● **WHAT TO WORK ON**: Would you copy the lines below exactly and omit the images?

..............................

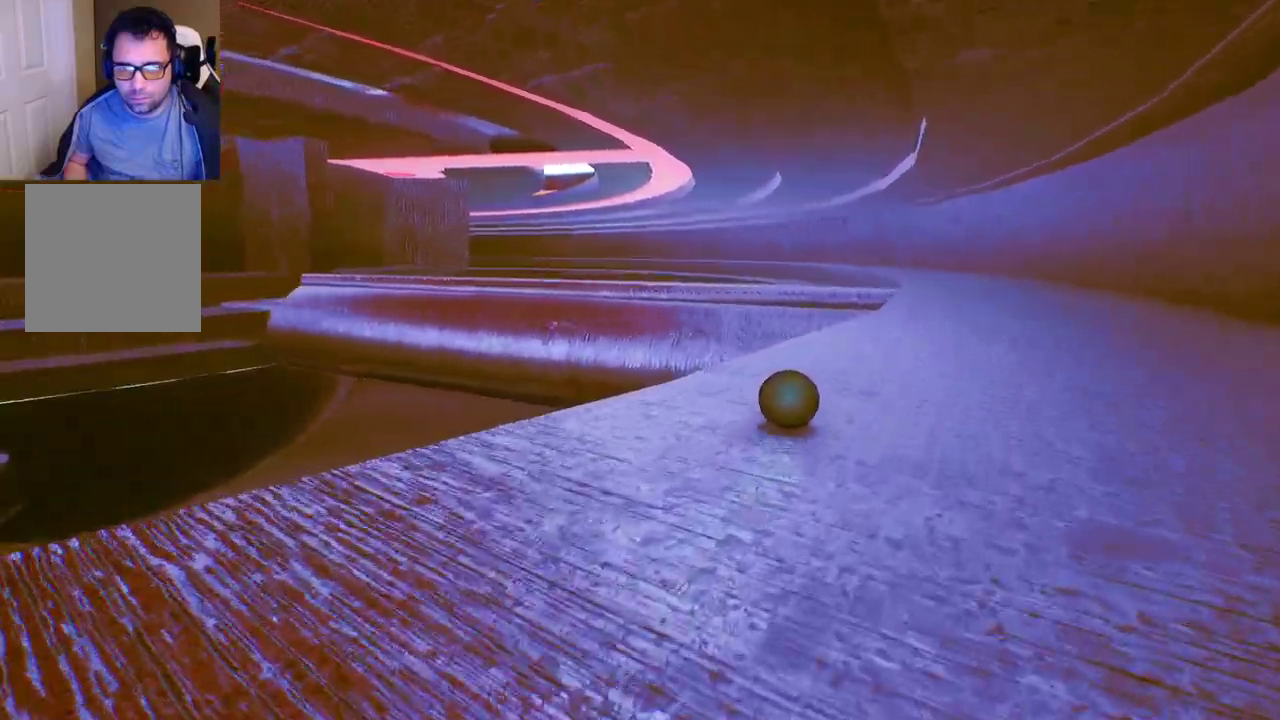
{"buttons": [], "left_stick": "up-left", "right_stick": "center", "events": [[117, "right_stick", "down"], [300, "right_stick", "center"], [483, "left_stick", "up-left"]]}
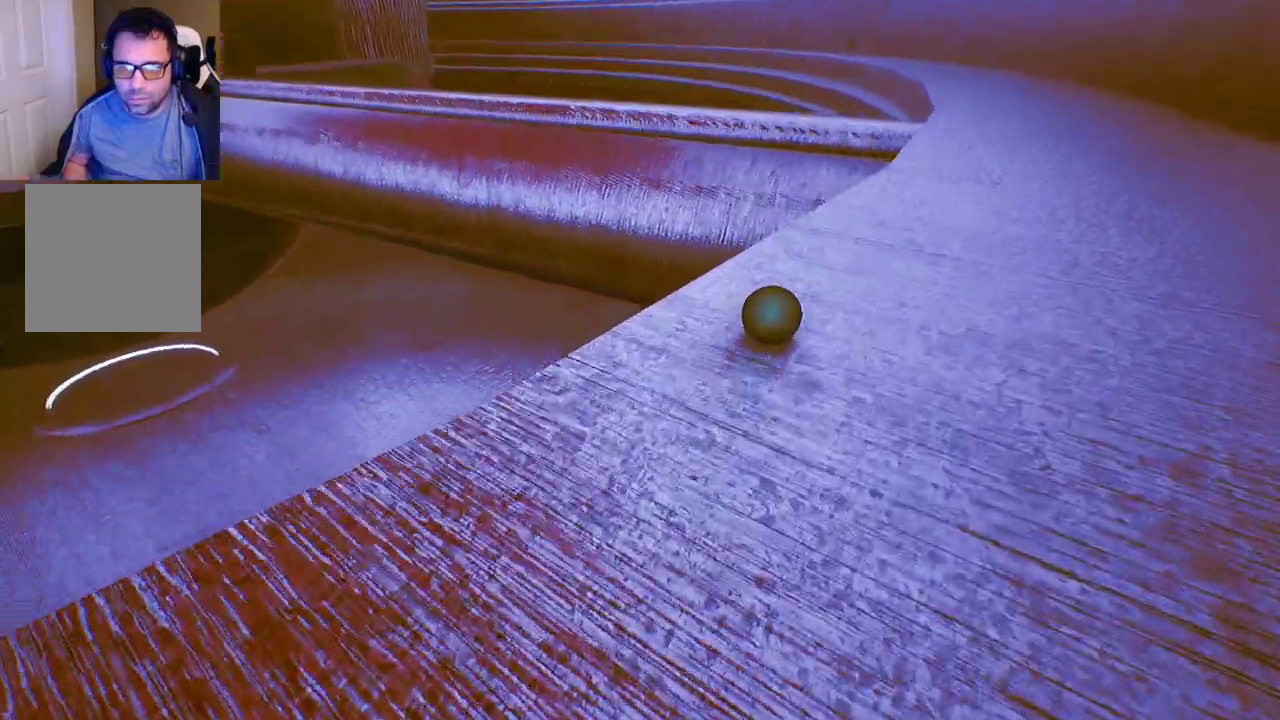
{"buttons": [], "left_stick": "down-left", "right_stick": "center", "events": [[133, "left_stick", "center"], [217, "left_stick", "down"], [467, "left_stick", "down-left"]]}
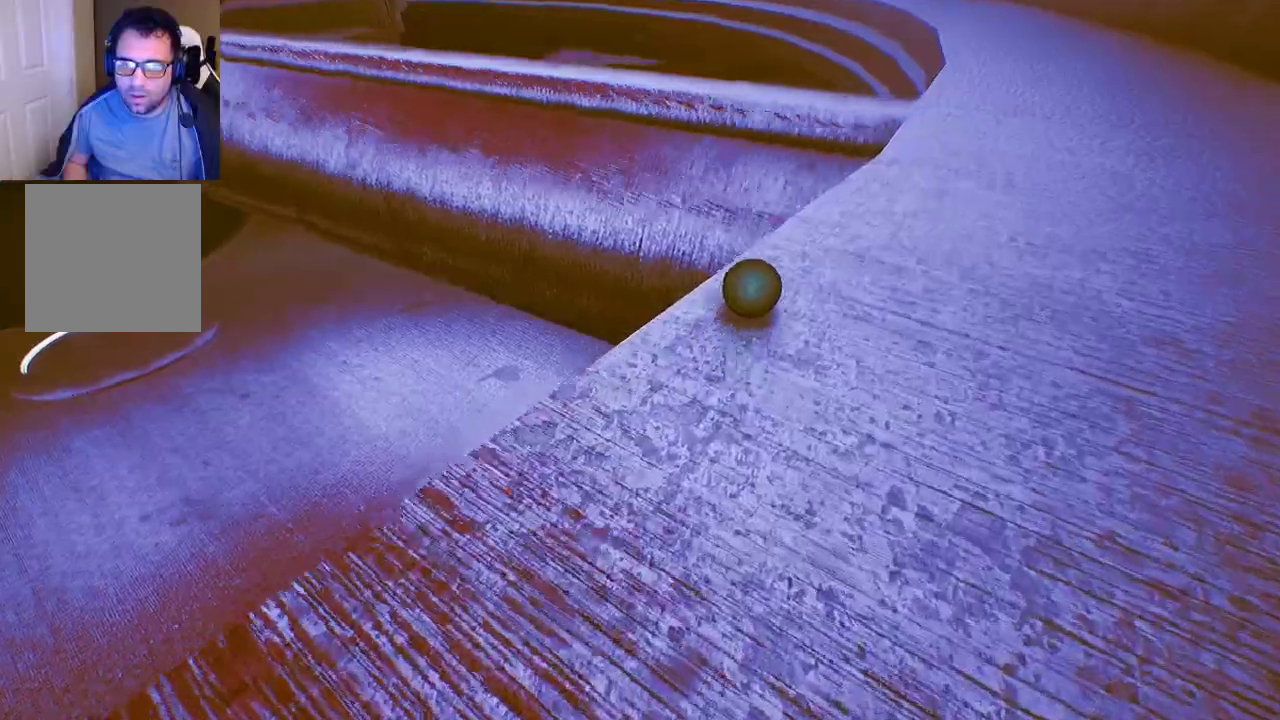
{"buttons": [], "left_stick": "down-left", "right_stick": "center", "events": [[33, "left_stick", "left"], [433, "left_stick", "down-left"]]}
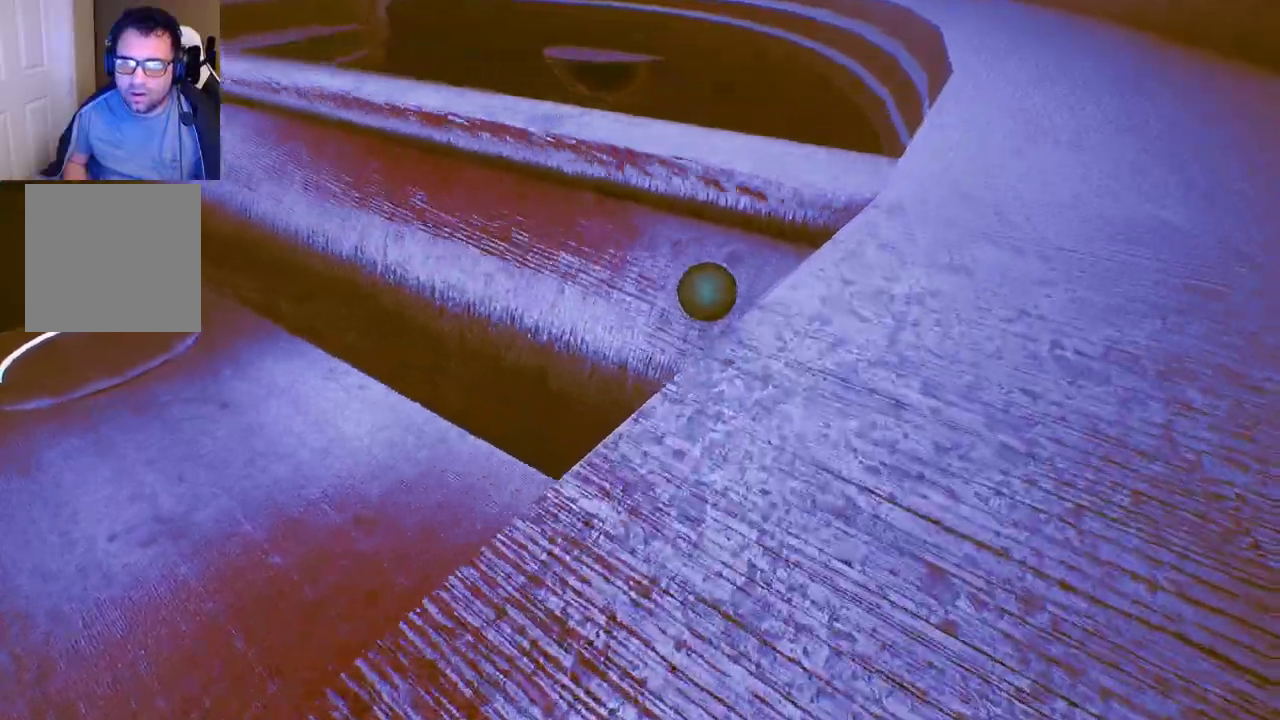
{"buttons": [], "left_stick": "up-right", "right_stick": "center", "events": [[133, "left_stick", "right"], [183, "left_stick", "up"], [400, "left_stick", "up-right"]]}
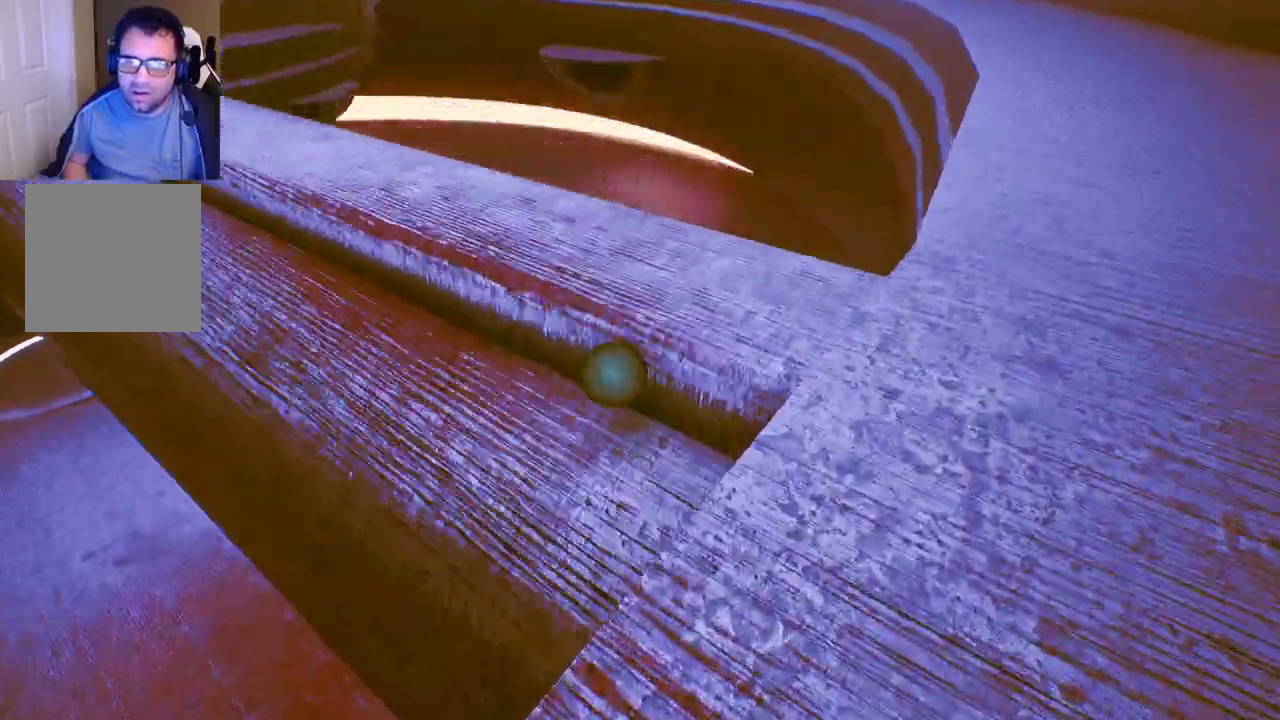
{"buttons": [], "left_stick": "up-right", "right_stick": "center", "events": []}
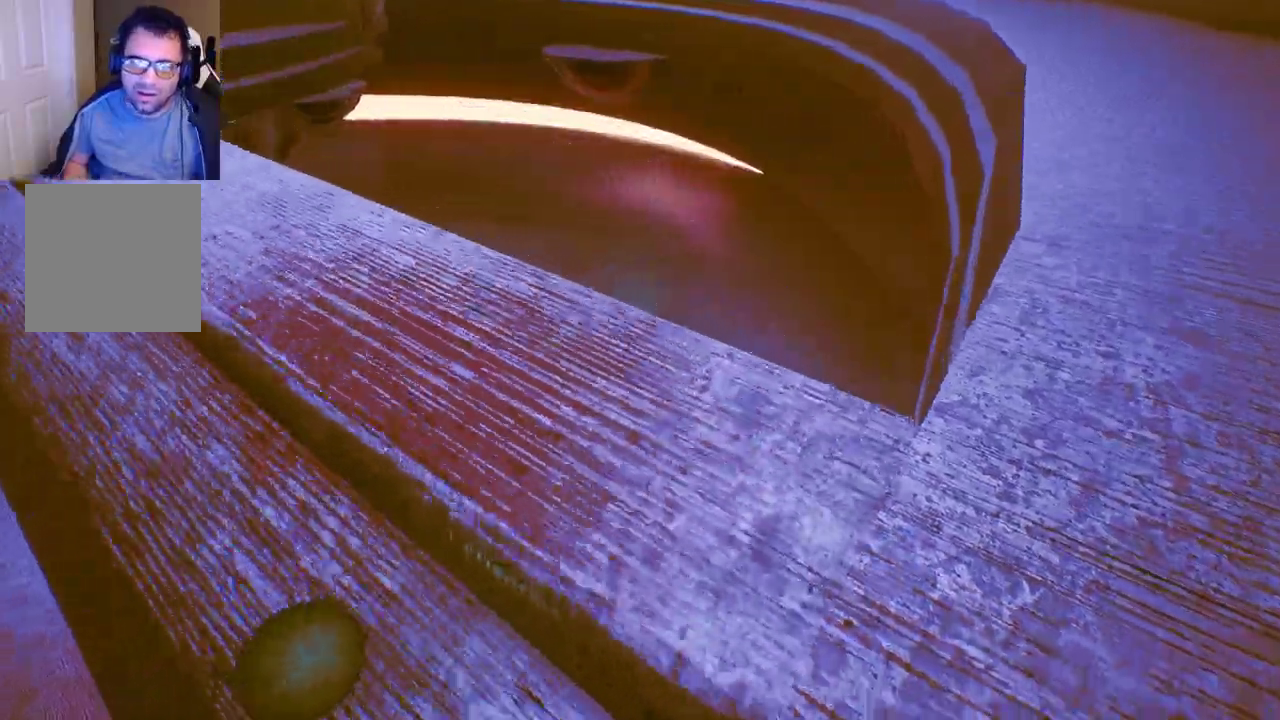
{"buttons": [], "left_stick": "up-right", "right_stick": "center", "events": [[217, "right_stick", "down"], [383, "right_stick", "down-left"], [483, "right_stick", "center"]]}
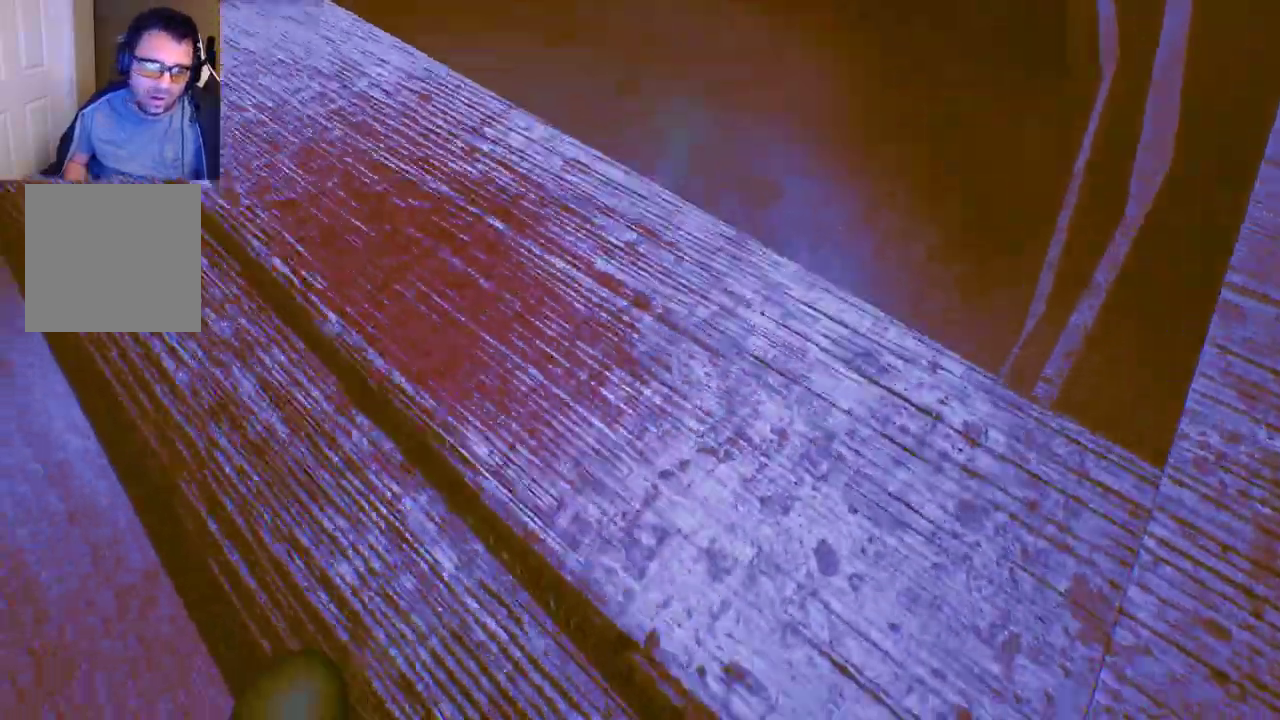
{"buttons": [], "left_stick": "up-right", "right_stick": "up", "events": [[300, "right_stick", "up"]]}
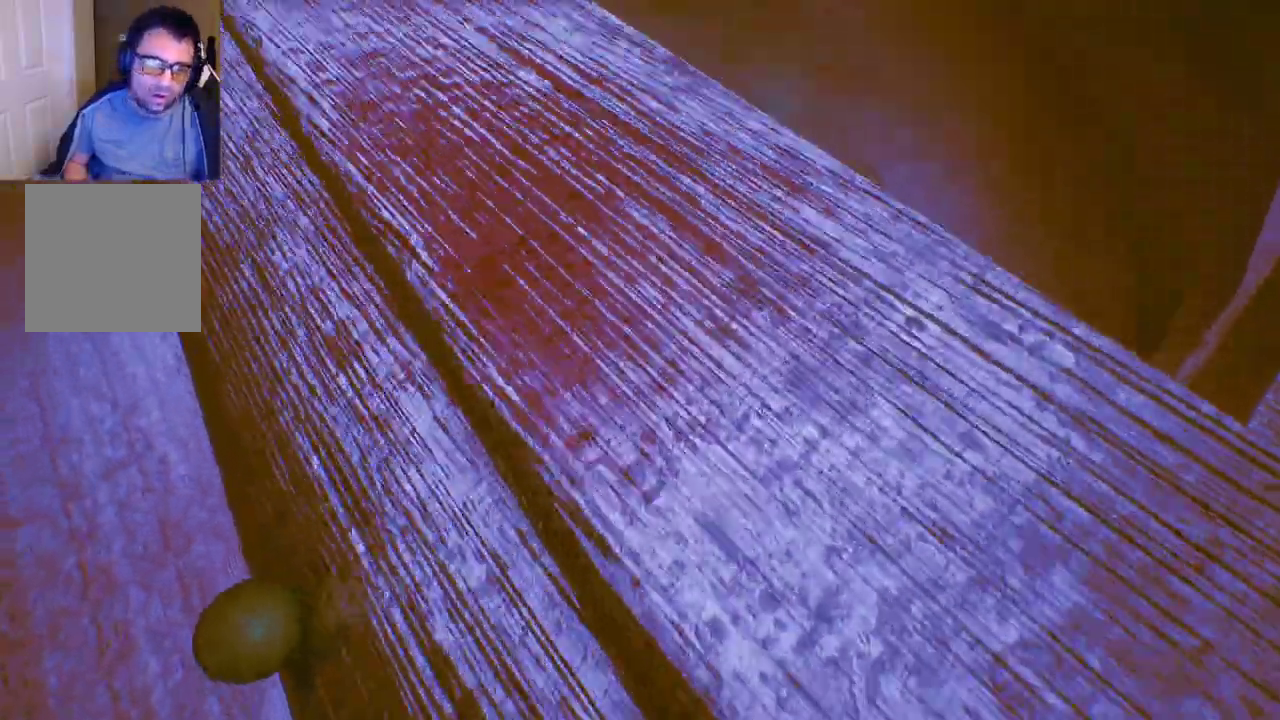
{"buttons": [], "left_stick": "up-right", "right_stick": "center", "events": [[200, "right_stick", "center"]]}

..............................

● **ANSWER TO THE PROBLEM**:
{"buttons": [], "left_stick": "up-left", "right_stick": "center", "events": [[117, "right_stick", "down"], [300, "right_stick", "center"], [483, "left_stick", "up-left"]]}
{"buttons": [], "left_stick": "down-left", "right_stick": "center", "events": [[133, "left_stick", "center"], [217, "left_stick", "down"], [467, "left_stick", "down-left"]]}
{"buttons": [], "left_stick": "down-left", "right_stick": "center", "events": [[33, "left_stick", "left"], [433, "left_stick", "down-left"]]}
{"buttons": [], "left_stick": "up-right", "right_stick": "center", "events": [[133, "left_stick", "right"], [183, "left_stick", "up"], [400, "left_stick", "up-right"]]}
{"buttons": [], "left_stick": "up-right", "right_stick": "center", "events": []}
{"buttons": [], "left_stick": "up-right", "right_stick": "center", "events": [[217, "right_stick", "down"], [383, "right_stick", "down-left"], [483, "right_stick", "center"]]}
{"buttons": [], "left_stick": "up-right", "right_stick": "up", "events": [[300, "right_stick", "up"]]}
{"buttons": [], "left_stick": "up-right", "right_stick": "center", "events": [[200, "right_stick", "center"]]}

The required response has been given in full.